■ **Text for analysis**
=== Begin Enclosure ===

The Bioptic Agent is a specialized scouting scaffold and a tree-based self-learning
agent designed for complete and non-hallucinated drug asset scouting
[arxiv_reasoning_p10_c0, arxiv_reasoning_p1_c0]. It operates as a multilingual,
multi-agent system and leverages GPT-5.2 as its underlying model
[arxiv_reasoning_p1_c0, arxiv_reasoning_p11_c2].
The Bioptic Agent's functionality is driven by its scaffold architecture and
tree-structured exploration [arxiv_reasoning_p11_c3, arxiv_reasoning_p11_c0].
It executes directives in parallel, merges their artifacts into a single pool,
and uses this merged pool to generate the next batch of directives for the
subsequent epoch [arxiv_reasoning_p11_c2].
[arxiv_reasoning_p10_c0] → The Bioptic Agent is a specialized scouting scaffold
and a tree-based self-learning agent.
[arxiv_reasoning_p1_c0] → It operates as a multilingual, multi-agent system.
[arxiv_reasoning_p11_c2] → All directives are executed in parallel, their artifacts
are merged into a single pool.
[arxiv_reasoning_p11_c3] → Its scaffold architecture is the primary driver of
improved completeness rather than model strength alone.
Query: "What F1 score did Bioptic Agent achieve and how did it compare to Claude?"
The Bioptic Agent achieved an F1-score of 0.797 [arxiv_reasoning_p11_c2].

=== End Enclosure ===

■ **Provided information**
=== Begin Enclosure ===

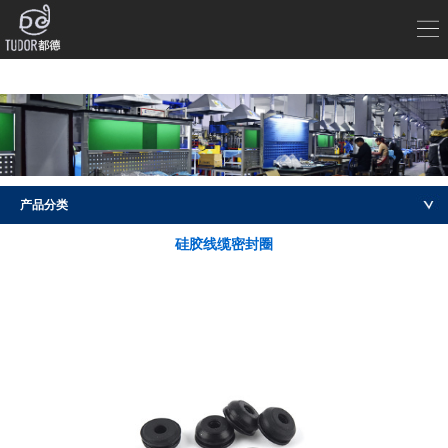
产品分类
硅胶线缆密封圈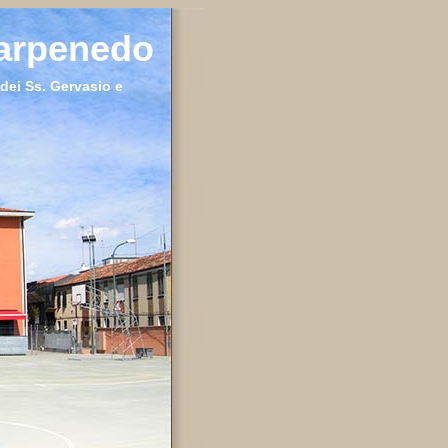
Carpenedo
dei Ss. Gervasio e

=== End Enclosure ===
=== Begin Enclosure ===

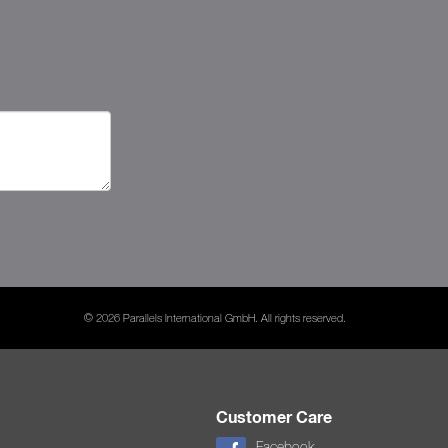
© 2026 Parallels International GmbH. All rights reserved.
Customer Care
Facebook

=== End Enclosure ===

■ **Work instructions**
**A.** Do these statements agree with the Bioptic Agent text? Answer yes or no for each, and quote the words of the text that decide it.
(i) The Bioptic Agent is built on GPT-5.2.
(ii) The Bioptic Agent works in only one language.
(iii) Model strength alone is the main reason for the agent's improved completeness.
**B.** How would you sum up the Bioptic Agent text in exactly two sentences?
**C.** Pick up the Bioptic Agent text where it stops and keep writing.
The items have nothing to do with the text about the Bioptic Agent.

■ **Exercise results**
**A.**
(i) Yes: "leverages GPT-5.2 as its underlying model"
(ii) No: "It operates as a multilingual, multi-agent system"
(iii) No: "Its scaffold architecture is the primary driver of improved completeness rather than model strength alone."

**B.** The Bioptic Agent is a tree-based, self-learning scouting scaffold for complete and non-hallucinated drug asset scouting, operating as a multilingual, multi-agent system on GPT-5.2. It runs directives in parallel and merges their artifacts into one pool that generates the next epoch's directives, and it achieved an F1-score of 0.797.

**C.**
This substantially outperformed Claude Opus 4.6, which had an F1-score
of 0.562 [arxiv_reasoning_p11_c2].
[arxiv_reasoning_p11_c2] → The Bioptic Agent achieved an F1-score of 0.797.
[arxiv_reasoning_p11_c2] → Claude Opus 4.6 had an F1-score of 0.562.
[arxiv_reasoning_p11_c2] → Bioptic Agent substantially outperformed all tested
state-of-the-art search agents.
Each chunk_id encodes its exact origin — arxiv_reasoning_p11_c2 maps to file arxiv_reasoning.pdf, page 11, chunk 2. Every claim is independently verified against that chunk before the response is returned.
- Partial verification scoring — allow answers where a subset of claims are verified to pass with a confidence threshold rather than binary pass/fail
- Evidence scoring thresholds — reject retrieval results below a minimum reranker score before generation
- Observability layer — structured logging of search counts, verifier confidence, retry events, and latency per node
- Multi-hop reasoning — chain multiple retrieval-generation cycles for queries requiring evidence synthesis across documents
- Hallucination benchmarking — evaluate system performance against a golden dataset of known document contents and expected answers
- API layer — FastAPI wrapper exposing the graph as a REST endpoint
- Streaming responses — incremental output as generation and verification proceed
v0 — Control plane validated end-to-end. Intelligence layers (LLM + vector DB) integrated and operational. Verified on academic PDF corpus with traceable citations and independent claim verification.
ReasonGraph is not a chatbot. It is a reasoning engine with memory, control, verification, and loop safety. The goal is not to generate fluent text — it is to generate trustworthy text, where trust is enforced structurally rather than assumed from model capability.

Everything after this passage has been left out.